• _MATERIAL FOR THIS EXERCISE_
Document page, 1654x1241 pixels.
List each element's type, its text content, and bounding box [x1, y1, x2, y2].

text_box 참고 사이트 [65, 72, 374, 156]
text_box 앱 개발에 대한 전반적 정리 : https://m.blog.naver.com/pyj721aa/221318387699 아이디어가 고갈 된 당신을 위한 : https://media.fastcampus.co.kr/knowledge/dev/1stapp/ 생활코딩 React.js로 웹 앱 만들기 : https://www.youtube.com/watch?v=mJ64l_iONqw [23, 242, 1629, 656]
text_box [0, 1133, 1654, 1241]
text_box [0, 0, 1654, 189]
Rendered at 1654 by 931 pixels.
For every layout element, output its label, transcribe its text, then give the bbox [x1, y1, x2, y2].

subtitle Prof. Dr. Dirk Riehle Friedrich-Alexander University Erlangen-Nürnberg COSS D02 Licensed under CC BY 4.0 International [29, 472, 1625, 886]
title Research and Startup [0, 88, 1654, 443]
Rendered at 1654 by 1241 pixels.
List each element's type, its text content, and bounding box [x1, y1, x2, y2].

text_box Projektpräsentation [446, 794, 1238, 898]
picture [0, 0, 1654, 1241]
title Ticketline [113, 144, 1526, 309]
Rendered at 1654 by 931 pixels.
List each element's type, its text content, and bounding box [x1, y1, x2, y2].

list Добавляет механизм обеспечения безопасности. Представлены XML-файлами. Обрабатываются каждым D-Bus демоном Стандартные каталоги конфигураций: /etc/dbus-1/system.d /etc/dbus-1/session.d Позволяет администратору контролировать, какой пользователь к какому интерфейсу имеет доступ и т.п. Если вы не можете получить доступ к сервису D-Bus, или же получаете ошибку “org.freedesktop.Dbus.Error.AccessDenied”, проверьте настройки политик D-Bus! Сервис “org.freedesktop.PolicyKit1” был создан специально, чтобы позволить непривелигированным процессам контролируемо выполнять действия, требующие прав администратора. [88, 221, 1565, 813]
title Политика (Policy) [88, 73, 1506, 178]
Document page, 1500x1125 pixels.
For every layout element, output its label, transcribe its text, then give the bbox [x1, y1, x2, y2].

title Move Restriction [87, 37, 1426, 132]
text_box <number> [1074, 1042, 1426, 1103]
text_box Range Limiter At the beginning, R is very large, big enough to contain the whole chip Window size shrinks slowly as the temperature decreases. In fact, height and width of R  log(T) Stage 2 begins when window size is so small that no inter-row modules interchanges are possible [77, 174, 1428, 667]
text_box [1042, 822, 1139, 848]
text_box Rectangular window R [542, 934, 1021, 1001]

• _TASK STATEMENT_
Arrange every line of the entries above as a numbered list, leaving out the blank lines.

• _OUTPUT BELOW_
1. Document page, 1654x1241 pixels.
2. List each element's type, its text content, and bounding box [x1, y1, x2, y2].
3. text_box 참고 사이트 [65, 72, 374, 156]
4. text_box 앱 개발에 대한 전반적 정리 : https://m.blog.naver.com/pyj721aa/221318387699 아이디어가 고갈 된 당신을 위한 : https://media.fastcampus.co.kr/knowledge/dev/1stapp/ 생활코딩 React.js로 웹 앱 만들기 : https://www.youtube.com/watch?v=mJ64l_iONqw [23, 242, 1629, 656]
5. text_box [0, 1133, 1654, 1241]
6. text_box [0, 0, 1654, 189]
7. Rendered at 1654 by 931 pixels.
8. For every layout element, output its label, transcribe its text, then give the bbox [x1, y1, x2, y2].
9. subtitle Prof. Dr. Dirk Riehle Friedrich-Alexander University Erlangen-Nürnberg COSS D02 Licensed under CC BY 4.0 International [29, 472, 1625, 886]
10. title Research and Startup [0, 88, 1654, 443]
11. Rendered at 1654 by 1241 pixels.
12. List each element's type, its text content, and bounding box [x1, y1, x2, y2].
13. text_box Projektpräsentation [446, 794, 1238, 898]
14. picture [0, 0, 1654, 1241]
15. title Ticketline [113, 144, 1526, 309]
16. Rendered at 1654 by 931 pixels.
17. List each element's type, its text content, and bounding box [x1, y1, x2, y2].
18. list Добавляет механизм обеспечения безопасности. Представлены XML-файлами. Обрабатываются каждым D-Bus демоном Стандартные каталоги конфигураций: /etc/dbus-1/system.d /etc/dbus-1/session.d Позволяет администратору контролировать, какой пользователь к какому интерфейсу имеет доступ и т.п. Если вы не можете получить доступ к сервису D-Bus, или же получаете ошибку “org.freedesktop.Dbus.Error.AccessDenied”, проверьте настройки политик D-Bus! Сервис “org.freedesktop.PolicyKit1” был создан специально, чтобы позволить непривелигированным процессам контролируемо выполнять действия, требующие прав администратора. [88, 221, 1565, 813]
19. title Политика (Policy) [88, 73, 1506, 178]
20. Document page, 1500x1125 pixels.
21. For every layout element, output its label, transcribe its text, then give the bbox [x1, y1, x2, y2].
22. title Move Restriction [87, 37, 1426, 132]
23. text_box <number> [1074, 1042, 1426, 1103]
24. text_box Range Limiter At the beginning, R is very large, big enough to contain the whole chip Window size shrinks slowly as the temperature decreases. In fact, height and width of R  log(T) Stage 2 begins when window size is so small that no inter-row modules interchanges are possible [77, 174, 1428, 667]
25. text_box [1042, 822, 1139, 848]
26. text_box Rectangular window R [542, 934, 1021, 1001]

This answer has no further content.